Mais le procureur de Paris a révélé que le suspect avait eu une activité internet « très soutenue » la nuit de l’attaque terroriste, avec un « bornage à Strasbourg ».

« Je t’aime Haki »

Abdul Hakim Anaeiv a également envoyé un chant djihadiste, souvent utilisé par l’EI, à sa sœur, par la messagerie instantanée WhatsApp, quelques heures avant l’attentat, à 19h16. L’homme a ensuite envoyé à 00h04, « Je t’aime Haki » sur un compte Twitter créé avec une adresse IP correspondante à celle de sa mère.

Le suspect nie toute implication dans l’attentat de Paris et affirme ne pas avoir eu de contacts avec Khamzat Azimov depuis plusieurs mois.

Le terroriste a installé Telegram la veille de l’attentat et a coupé son téléphone quelques heures avant l’attaque

L’assaillant au couteau a utilisé son téléphone portable la veille de l’attentat, et a installé l’application de messagerie Telegram. Le terroriste s’est servi de son téléphone le jour de l’attaque « jusqu’à 17h18 » a detaillé François Molins, « avec un bornage dans le XVIIIe arrondissement ». Son appareil a ensuite cessé d’émettre « à 18 heures ».

Une coupure de son téléphone sans aucun doute volontaire, dans le but d’éviter toutes chances de localisation. D’autant plus si l’on considère que la vidéo de revendication du terroriste a été réalisée (et donc transmise) le jour de l’attentat ; un fait plausible au vu de la météo à Paris ce jour là, correspondante à celle sur la vidéo.

L’homme tué a reçu 10 coups de couteau

Le procureur de Paris a donné des détails concernant les victimes de cet attentat. L’homme de 29 ans qui a été tué, a été poignardé 10 fois et présentait une plaie correspondante « à un égorgement ».

Un homme attaqué par le terroriste rue Saint-Augustin (IIe) s’est vu quant à lui, prescrire 45 jours d’ITT (Incapacité Totale de Travail), notamment suite à « une plaie thoracique ».

Une autre victime, une femme, blessée à la main et à la tête s’est vu prescrire 10 jours d’ITT.

Plusieurs témoins ont confirmé que l’assaillant avait bien dit « Allah Akbar » à plusieurs reprises lors des faits.

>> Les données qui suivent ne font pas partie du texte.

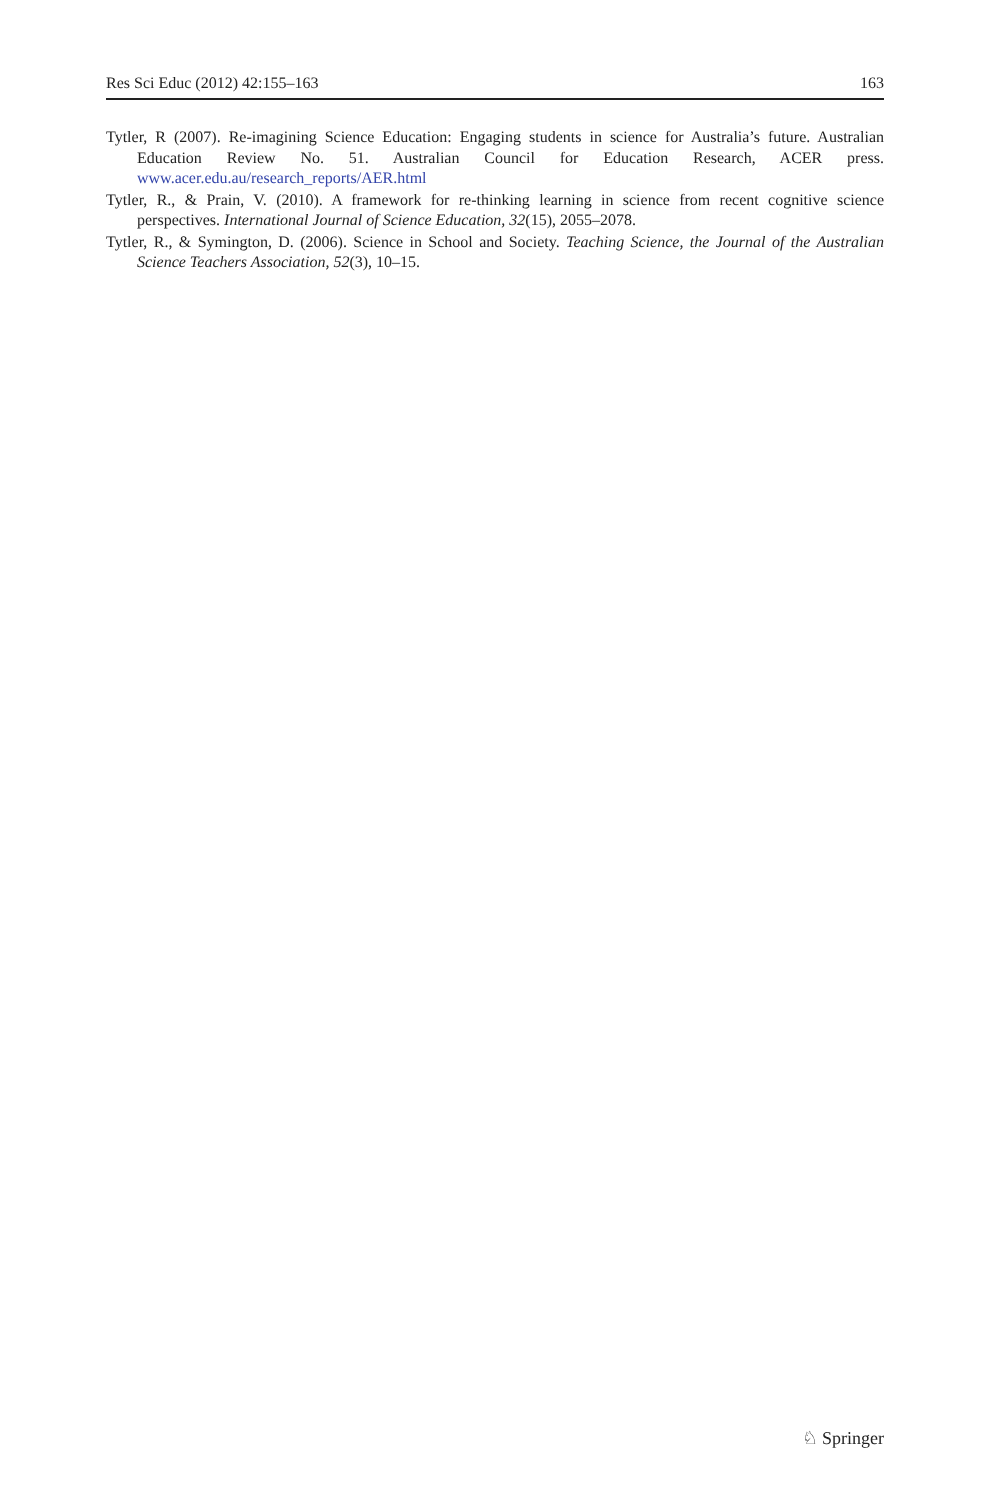Res Sci Educ (2012) 42:155–163 163
Tytler, R (2007). Re-imagining Science Education: Engaging students in science for Australia’s future. Australian Education Review No. 51. Australian Council for Education Research, ACER press. www.acer.edu.au/research_reports/AER.html
Tytler, R., & Prain, V. (2010). A framework for re-thinking learning in science from recent cognitive science perspectives. International Journal of Science Education, 32(15), 2055–2078.
Tytler, R., & Symington, D. (2006). Science in School and Society. Teaching Science, the Journal of the Australian Science Teachers Association, 52(3), 10–15.
♘ Springer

Au delà des quatre blessés, 13 autres personnes ont été prises en charge dans les différents hôpitaux de la capitale, en état de choc après l’attentat a révélé François Molins.

« Je vais te planter, tire, tire, tire !»

L’homme qui a résisté à deux reprises au taser des policiers arrivés face à lui, s’est jeté sur l’un des fonctionnaires en criant « je vais te planter, tire, tire, tire ! », le touchant avec son couteau. Le policier a été protégé par son gilet pare-balles.

C’est à ce moment que l’un de ses collègues a fait feu à deux reprises, neutralisant le terroriste qui décédera sur place.

Actu17.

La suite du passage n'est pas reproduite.